Debug creating a Pipeline
You may encounter errors when creating a Pipeline. For example, when creating a Pipeline using the following configuration:
curl -X "POST" "http://localhost:4000/v1/events/pipelines/test" \
-H 'Content-Type: application/x-yaml' \
-d $'processors:
- date:
field: time
formats:
- "%Y-%m-%d %H:%M:%S%.3f"
ignore_missing: true
- gsub:
fields:
- message
pattern: "\\\."
replacement:
- "-"
ignore_missing: true
transform:
- fields:
- message
type: string
- field: time
type: time
index: timestamp'
The pipeline configuration contains an error. The gsub
Processor expects the replacement
field to be a string, but the current configuration provides an array. As a result, the pipeline creation fails with the following error message:
{"error":"Failed to parse pipeline: 'replacement' must be a string"}
Therefore, We need to modify the configuration of the gsub
Processor and change the value of the replacement
field to a string type.
curl -X "POST" "http://localhost:4000/v1/events/pipelines/test" \
-H 'Content-Type: application/x-yaml' \
-d $'processors:
- date:
field: time
formats:
- "%Y-%m-%d %H:%M:%S%.3f"
ignore_missing: true
- gsub:
fields:
- message
pattern: "\\\."
replacement: "-"
ignore_missing: true
transform:
- fields:
- message
type: string
- field: time
type: time
index: timestamp'
Now that the Pipeline has been created successfully, you can test the Pipeline using the dryrun
interface.
Debug writing logs
We can test the Pipeline using the dryrun
interface. We will test it with erroneous log data where the value of the message field is in numeric format, causing the pipeline to fail during processing.
This API is only used to test the results of the Pipeline and does not write logs to GreptimeDB.
curl -X "POST" "http://localhost:4000/v1/events/pipelines/dryrun?pipeline_name=test" \
-H 'Content-Type: application/json' \
-d $'{"message": 1998.08,"time":"2024-05-25 20:16:37.217"}'
{"error":"Failed to execute pipeline, reason: gsub processor: expect string or array string, but got Float64(1998.08)"}
The output indicates that the pipeline processing failed because the gsub
Processor expects a string type rather than a floating-point number type. We need to adjust the format of the log data to ensure the pipeline can process it correctly.
Let's change the value of the message field to a string type and test the pipeline again.
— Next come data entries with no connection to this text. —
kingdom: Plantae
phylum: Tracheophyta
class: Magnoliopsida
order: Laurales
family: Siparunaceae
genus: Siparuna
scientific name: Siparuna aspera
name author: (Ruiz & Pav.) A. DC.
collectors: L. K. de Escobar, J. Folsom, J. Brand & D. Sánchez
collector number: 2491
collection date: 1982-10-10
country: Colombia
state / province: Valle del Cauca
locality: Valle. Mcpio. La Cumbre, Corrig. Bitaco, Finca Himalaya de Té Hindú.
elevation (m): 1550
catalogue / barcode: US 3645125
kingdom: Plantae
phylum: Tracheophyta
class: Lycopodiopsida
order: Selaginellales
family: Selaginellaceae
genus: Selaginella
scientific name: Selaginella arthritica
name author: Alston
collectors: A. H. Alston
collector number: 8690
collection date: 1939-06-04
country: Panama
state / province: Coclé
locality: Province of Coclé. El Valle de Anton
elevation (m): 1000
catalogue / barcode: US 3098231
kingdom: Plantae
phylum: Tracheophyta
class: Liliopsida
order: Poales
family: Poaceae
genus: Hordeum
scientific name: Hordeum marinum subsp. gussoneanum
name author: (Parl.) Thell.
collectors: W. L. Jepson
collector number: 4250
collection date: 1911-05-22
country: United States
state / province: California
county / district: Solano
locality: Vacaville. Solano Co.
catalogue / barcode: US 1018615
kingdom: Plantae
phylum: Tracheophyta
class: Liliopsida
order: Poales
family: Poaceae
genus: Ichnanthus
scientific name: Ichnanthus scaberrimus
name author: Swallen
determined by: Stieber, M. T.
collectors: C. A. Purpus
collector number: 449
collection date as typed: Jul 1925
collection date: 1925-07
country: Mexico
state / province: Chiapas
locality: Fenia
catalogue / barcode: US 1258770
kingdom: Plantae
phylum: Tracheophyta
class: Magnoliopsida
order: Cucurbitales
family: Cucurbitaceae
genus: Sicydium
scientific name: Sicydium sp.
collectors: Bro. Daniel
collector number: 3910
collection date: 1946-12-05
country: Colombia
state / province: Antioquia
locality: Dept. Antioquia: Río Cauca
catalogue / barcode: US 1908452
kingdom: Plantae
curl -X "POST" "http://localhost:4000/v1/events/pipelines/dryrun?pipeline_name=test" \
-H 'Content-Type: application/json' \
-d $'{"message": "1998.08","time":"2024-05-25 20:16:37.217"}'
At this point, the Pipeline processing is successful, and the output is as follows:
{
"rows": [
[
{
"data_type": "STRING",
"key": "message",
"semantic_type": "FIELD",
"value": "1998-08"
},
{
"data_type": "TIMESTAMP_NANOSECOND",
"key": "time",
"semantic_type": "TIMESTAMP",
"value": "2024-05-25 20:16:37.217+0000"
}
]
],
"schema": [
{
"colume_type": "FIELD",
"data_type": "STRING",
"fulltext": false,
"name": "message"
},
{
"colume_type": "TIMESTAMP",
"data_type": "TIMESTAMP_NANOSECOND",
"fulltext": false,
"name": "time"
}
]
}
It can be seen that the .
in the string 1998.08
has been replaced with -
, indicating a successful processing of the Pipeline.